How to complete this task | Below is a block of entries; repeat exactly the lines starting at the line that contains "を魔物と人間に殺された鏡の生い立ち。… 勇者た" and ending at the line that contains "ーティは対話すら拒んでいたが… ちょ、またタカ", both included.

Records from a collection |
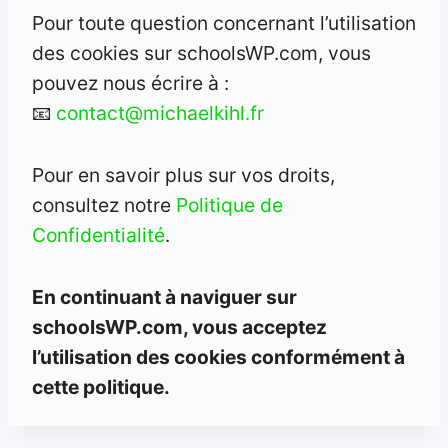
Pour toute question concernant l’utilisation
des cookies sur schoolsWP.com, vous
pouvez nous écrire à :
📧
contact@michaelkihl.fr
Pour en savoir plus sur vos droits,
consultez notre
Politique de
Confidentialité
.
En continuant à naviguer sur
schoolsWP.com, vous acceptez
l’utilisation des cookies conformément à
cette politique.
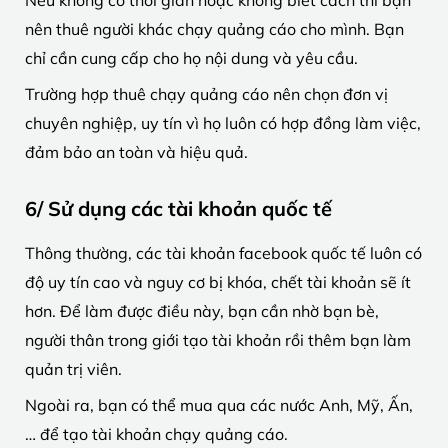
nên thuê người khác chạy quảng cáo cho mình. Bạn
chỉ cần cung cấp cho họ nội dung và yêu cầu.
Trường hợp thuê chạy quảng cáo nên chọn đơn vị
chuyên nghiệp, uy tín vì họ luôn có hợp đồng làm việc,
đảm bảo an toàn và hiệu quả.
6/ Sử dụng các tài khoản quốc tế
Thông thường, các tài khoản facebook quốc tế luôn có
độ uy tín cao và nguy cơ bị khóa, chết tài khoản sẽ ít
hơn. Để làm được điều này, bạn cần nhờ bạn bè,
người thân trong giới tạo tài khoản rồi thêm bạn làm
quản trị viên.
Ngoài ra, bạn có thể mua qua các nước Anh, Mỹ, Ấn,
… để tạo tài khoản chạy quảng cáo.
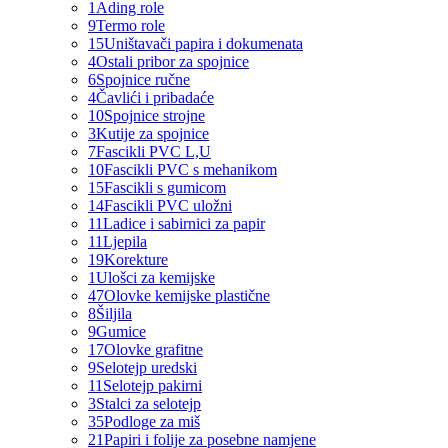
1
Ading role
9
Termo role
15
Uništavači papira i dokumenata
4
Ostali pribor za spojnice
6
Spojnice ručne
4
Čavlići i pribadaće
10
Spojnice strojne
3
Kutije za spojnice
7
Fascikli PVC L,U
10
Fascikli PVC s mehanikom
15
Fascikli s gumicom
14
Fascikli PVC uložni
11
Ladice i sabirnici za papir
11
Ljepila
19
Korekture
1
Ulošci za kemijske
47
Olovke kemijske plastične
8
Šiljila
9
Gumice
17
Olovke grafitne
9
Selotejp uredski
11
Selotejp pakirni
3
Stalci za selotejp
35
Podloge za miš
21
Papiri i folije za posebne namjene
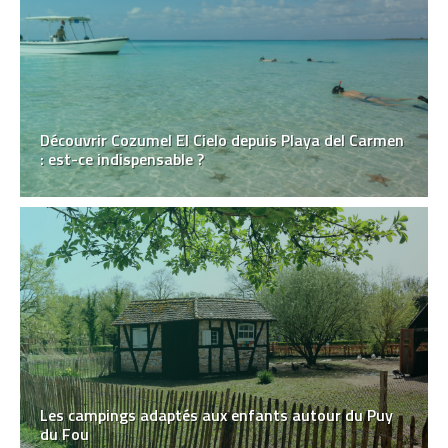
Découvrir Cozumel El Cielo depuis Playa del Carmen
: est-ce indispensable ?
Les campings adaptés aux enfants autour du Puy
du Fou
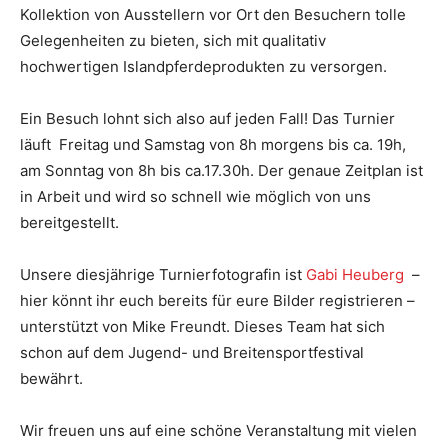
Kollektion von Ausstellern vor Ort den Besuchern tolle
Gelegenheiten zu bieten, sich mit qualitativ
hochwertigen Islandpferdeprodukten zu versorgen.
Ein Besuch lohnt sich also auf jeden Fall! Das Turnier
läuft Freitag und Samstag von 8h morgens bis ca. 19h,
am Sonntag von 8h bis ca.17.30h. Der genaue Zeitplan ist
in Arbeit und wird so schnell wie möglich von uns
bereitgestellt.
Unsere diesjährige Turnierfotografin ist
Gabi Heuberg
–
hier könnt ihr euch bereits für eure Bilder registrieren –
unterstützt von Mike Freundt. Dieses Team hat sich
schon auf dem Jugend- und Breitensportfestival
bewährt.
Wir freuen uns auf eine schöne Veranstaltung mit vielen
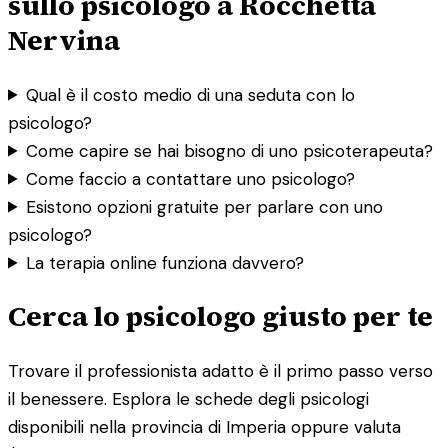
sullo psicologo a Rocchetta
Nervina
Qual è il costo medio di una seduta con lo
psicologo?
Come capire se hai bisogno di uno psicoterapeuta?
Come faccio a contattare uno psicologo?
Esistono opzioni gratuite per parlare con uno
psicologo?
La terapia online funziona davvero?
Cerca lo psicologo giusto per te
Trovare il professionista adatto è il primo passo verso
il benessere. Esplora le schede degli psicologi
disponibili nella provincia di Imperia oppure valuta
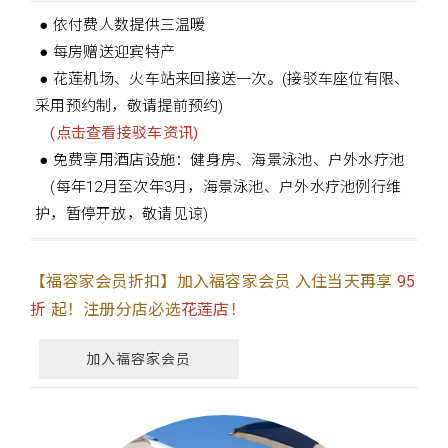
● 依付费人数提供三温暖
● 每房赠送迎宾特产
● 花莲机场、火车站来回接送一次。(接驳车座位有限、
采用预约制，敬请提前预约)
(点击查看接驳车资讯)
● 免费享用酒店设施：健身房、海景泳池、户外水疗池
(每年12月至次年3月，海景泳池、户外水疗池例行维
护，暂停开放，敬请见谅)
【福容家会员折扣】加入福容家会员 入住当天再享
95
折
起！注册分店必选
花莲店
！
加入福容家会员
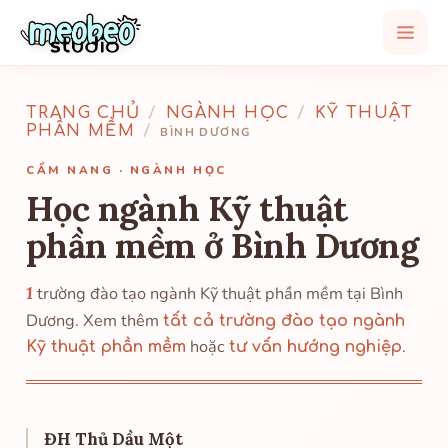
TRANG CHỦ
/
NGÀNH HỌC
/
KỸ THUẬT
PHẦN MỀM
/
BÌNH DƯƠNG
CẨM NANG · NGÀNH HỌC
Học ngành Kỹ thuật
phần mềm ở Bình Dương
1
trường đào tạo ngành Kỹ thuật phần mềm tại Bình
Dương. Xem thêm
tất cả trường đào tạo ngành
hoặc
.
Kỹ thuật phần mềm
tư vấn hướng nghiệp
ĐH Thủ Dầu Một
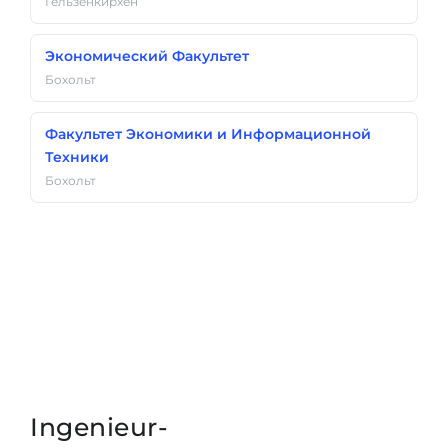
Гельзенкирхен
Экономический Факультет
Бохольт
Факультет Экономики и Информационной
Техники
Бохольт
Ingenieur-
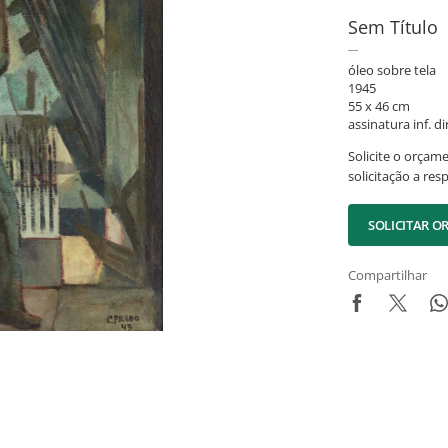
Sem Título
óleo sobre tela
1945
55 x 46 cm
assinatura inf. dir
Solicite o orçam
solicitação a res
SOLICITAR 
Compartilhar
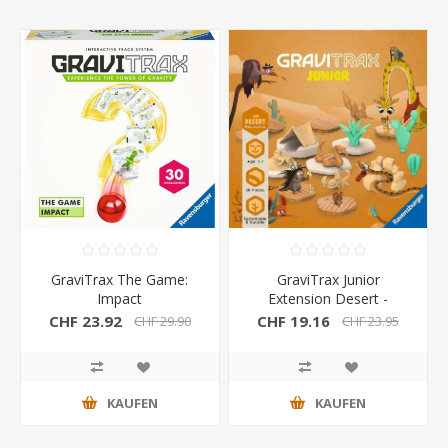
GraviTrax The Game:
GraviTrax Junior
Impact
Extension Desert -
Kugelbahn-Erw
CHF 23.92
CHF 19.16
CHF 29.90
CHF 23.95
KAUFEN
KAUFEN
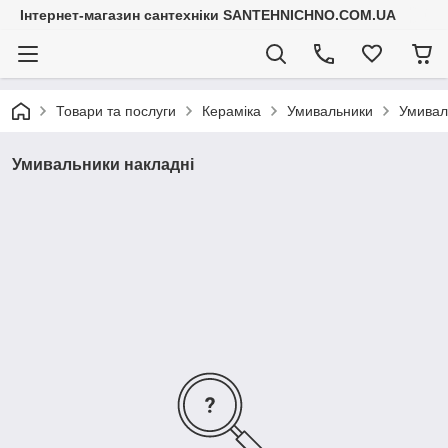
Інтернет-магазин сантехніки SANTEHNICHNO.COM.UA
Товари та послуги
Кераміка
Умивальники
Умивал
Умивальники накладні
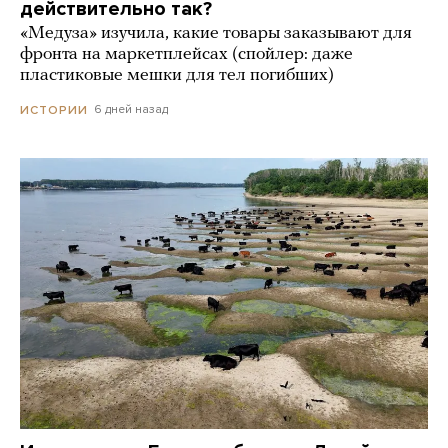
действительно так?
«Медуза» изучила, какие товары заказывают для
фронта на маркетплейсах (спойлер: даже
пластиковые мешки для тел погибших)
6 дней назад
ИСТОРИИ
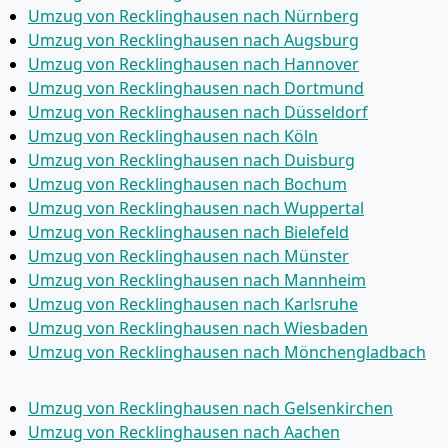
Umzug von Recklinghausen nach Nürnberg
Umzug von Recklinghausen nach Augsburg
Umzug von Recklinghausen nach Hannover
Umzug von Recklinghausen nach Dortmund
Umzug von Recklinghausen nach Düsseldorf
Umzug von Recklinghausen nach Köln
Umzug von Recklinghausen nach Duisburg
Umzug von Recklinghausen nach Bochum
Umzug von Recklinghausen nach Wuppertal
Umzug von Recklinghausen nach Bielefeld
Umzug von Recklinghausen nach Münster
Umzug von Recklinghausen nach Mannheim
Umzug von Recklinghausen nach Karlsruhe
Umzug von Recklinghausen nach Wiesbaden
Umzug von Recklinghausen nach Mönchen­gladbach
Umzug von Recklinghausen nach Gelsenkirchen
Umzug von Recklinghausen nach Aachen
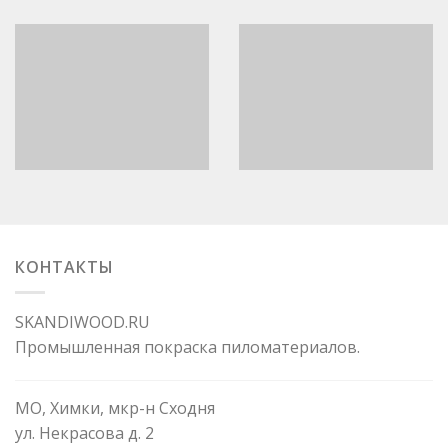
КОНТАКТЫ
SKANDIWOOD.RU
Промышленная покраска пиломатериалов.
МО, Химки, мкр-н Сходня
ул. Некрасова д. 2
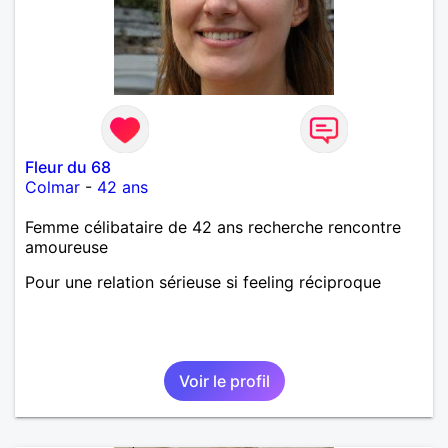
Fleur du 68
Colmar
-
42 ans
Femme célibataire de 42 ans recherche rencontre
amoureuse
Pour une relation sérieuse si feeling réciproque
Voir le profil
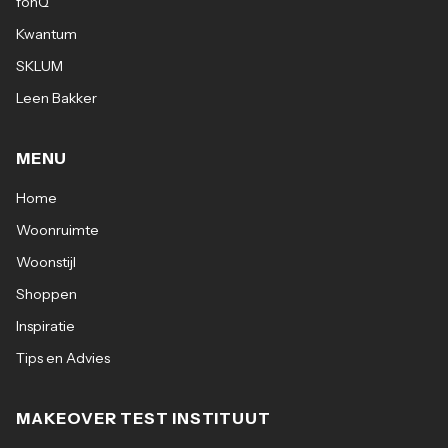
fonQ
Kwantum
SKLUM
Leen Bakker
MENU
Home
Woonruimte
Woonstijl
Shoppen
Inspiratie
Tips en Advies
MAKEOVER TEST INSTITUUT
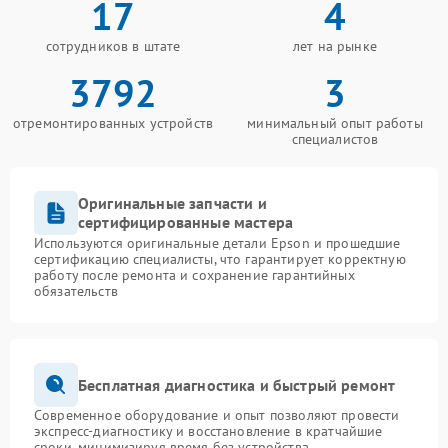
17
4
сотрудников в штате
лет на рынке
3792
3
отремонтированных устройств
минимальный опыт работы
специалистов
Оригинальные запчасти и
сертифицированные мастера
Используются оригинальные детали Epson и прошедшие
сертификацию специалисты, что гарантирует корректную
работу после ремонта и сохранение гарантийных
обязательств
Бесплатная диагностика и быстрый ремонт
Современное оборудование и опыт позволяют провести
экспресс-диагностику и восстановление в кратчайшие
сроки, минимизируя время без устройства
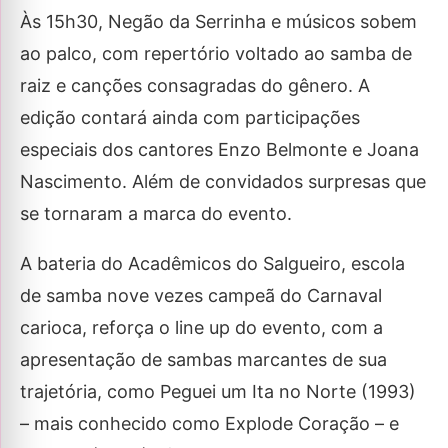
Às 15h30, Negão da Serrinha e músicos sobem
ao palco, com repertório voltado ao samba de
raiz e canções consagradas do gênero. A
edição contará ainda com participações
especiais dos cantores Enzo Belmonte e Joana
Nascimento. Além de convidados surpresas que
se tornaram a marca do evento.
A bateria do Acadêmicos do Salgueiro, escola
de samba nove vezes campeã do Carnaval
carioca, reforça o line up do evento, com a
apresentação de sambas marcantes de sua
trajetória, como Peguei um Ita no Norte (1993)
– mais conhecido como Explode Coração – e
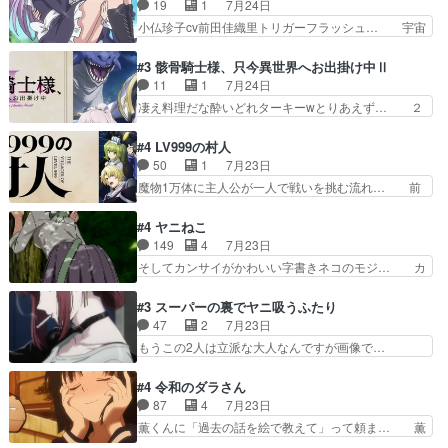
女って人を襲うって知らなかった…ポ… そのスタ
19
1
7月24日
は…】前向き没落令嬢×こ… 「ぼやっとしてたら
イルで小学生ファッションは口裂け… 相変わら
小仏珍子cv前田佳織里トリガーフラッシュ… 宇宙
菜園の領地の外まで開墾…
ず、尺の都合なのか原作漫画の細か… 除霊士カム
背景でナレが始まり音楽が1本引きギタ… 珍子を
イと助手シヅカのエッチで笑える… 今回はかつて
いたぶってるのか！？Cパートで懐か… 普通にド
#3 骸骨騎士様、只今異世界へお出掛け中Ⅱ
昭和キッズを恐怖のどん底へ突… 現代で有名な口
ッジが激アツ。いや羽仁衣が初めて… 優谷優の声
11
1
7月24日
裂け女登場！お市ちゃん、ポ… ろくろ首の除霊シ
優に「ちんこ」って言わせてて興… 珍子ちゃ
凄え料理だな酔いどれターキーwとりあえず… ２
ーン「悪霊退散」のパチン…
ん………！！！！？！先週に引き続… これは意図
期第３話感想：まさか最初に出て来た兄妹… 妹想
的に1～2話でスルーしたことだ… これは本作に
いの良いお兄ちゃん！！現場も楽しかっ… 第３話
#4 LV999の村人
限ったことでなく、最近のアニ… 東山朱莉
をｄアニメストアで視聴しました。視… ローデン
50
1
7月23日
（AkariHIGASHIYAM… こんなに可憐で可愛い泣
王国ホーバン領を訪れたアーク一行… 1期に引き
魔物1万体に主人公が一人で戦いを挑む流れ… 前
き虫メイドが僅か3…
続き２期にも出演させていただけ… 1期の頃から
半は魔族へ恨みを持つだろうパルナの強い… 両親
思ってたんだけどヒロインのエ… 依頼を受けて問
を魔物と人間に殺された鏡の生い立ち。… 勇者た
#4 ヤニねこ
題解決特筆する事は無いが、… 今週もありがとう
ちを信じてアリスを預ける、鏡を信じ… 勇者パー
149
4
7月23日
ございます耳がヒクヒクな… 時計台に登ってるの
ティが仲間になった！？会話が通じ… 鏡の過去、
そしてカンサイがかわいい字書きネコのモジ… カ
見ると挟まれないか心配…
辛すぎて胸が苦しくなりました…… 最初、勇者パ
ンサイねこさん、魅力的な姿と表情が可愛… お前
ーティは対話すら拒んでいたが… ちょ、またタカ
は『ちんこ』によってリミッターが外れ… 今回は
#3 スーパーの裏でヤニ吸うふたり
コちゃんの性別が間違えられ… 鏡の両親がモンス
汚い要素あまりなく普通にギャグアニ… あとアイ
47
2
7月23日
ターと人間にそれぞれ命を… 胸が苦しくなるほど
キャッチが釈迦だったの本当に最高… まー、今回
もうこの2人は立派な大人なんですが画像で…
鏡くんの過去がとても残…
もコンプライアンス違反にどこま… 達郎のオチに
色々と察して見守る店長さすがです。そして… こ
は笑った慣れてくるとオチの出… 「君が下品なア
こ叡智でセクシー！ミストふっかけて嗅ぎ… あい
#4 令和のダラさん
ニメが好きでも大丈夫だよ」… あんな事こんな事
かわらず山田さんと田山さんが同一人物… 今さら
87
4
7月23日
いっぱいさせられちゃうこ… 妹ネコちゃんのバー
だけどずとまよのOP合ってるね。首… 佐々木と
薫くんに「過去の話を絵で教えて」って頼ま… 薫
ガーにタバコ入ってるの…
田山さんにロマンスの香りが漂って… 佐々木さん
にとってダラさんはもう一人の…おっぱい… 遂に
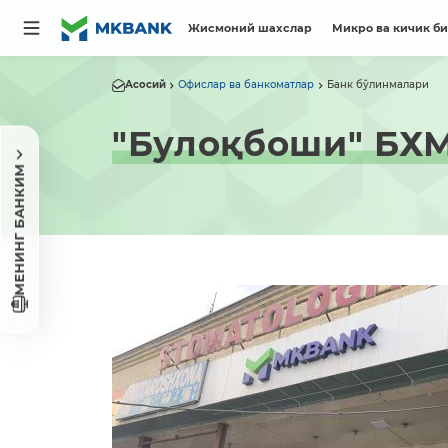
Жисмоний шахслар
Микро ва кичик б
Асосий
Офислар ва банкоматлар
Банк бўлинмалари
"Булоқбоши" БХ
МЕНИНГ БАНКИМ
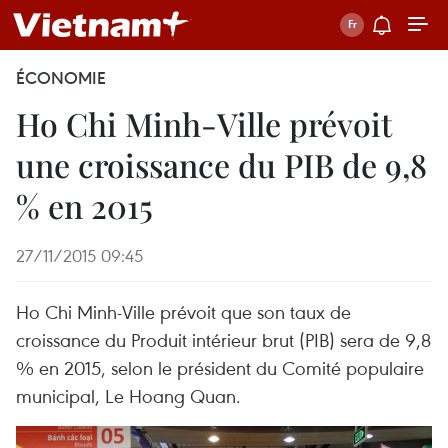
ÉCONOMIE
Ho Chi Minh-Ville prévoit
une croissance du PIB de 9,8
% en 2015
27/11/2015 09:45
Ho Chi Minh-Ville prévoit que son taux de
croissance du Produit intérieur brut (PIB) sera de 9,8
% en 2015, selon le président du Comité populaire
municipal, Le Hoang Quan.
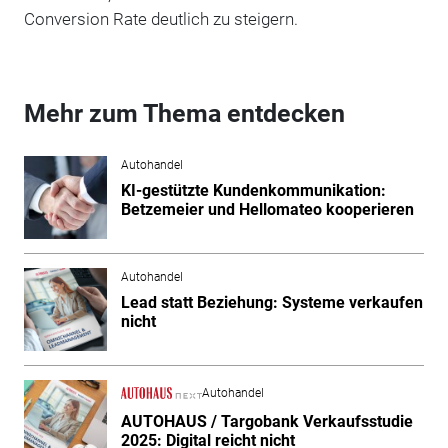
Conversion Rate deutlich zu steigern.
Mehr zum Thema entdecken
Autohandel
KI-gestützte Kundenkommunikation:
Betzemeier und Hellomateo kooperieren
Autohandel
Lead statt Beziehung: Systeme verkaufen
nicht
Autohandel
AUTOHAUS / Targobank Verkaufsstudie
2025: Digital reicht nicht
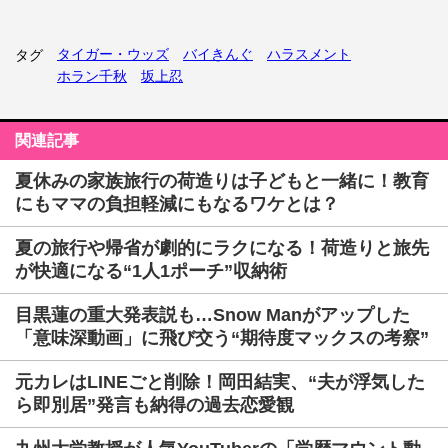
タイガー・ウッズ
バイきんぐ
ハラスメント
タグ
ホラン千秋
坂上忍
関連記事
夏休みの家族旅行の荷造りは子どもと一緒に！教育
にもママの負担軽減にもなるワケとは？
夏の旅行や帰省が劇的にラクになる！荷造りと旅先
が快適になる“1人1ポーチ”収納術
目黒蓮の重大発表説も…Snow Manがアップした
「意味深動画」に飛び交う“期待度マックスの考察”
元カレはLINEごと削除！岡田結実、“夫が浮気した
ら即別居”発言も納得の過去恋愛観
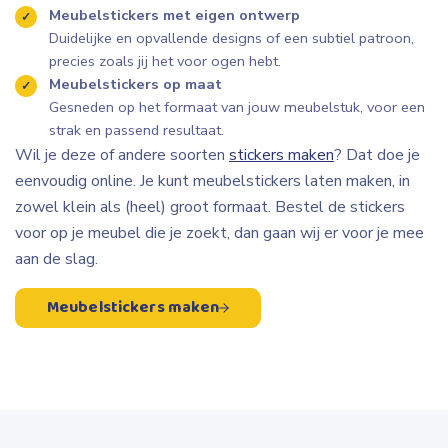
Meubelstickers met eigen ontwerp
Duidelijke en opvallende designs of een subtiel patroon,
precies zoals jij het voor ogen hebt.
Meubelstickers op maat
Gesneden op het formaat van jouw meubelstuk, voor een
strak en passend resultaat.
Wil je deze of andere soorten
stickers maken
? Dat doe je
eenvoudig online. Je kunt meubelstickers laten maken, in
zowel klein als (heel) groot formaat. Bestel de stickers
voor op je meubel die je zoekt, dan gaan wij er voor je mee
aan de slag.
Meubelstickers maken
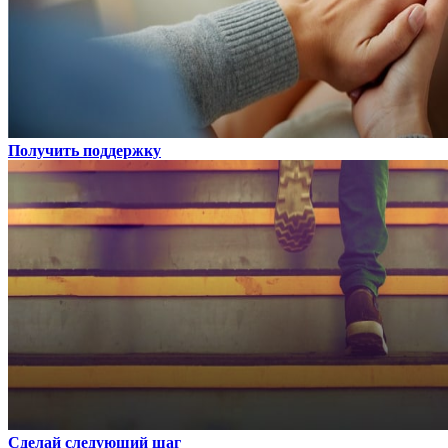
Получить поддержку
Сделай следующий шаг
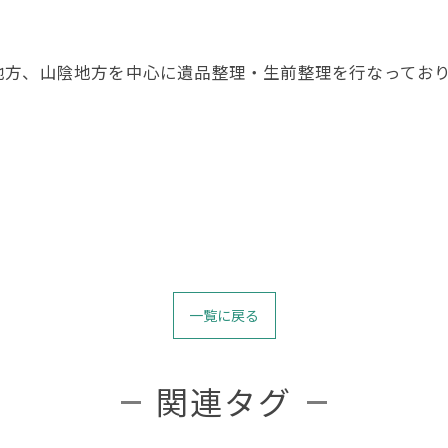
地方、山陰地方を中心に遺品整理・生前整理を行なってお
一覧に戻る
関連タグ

Response |
を魔物と人間に殺された鏡の生い立ち。… 勇者た
#4 ヤニねこ
題解決特筆する事は無いが、… 今週もありがとう
ちを信じてアリスを預ける、鏡を信じ… 勇者パー
149
4
7月23日
ございます耳がヒクヒクな… 時計台に登ってるの
ティが仲間になった！？会話が通じ… 鏡の過去、
そしてカンサイがかわいい字書きネコのモジ… カ
見ると挟まれないか心配…
辛すぎて胸が苦しくなりました…… 最初、勇者パ
ンサイねこさん、魅力的な姿と表情が可愛… お前
ーティは対話すら拒んでいたが… ちょ、またタカ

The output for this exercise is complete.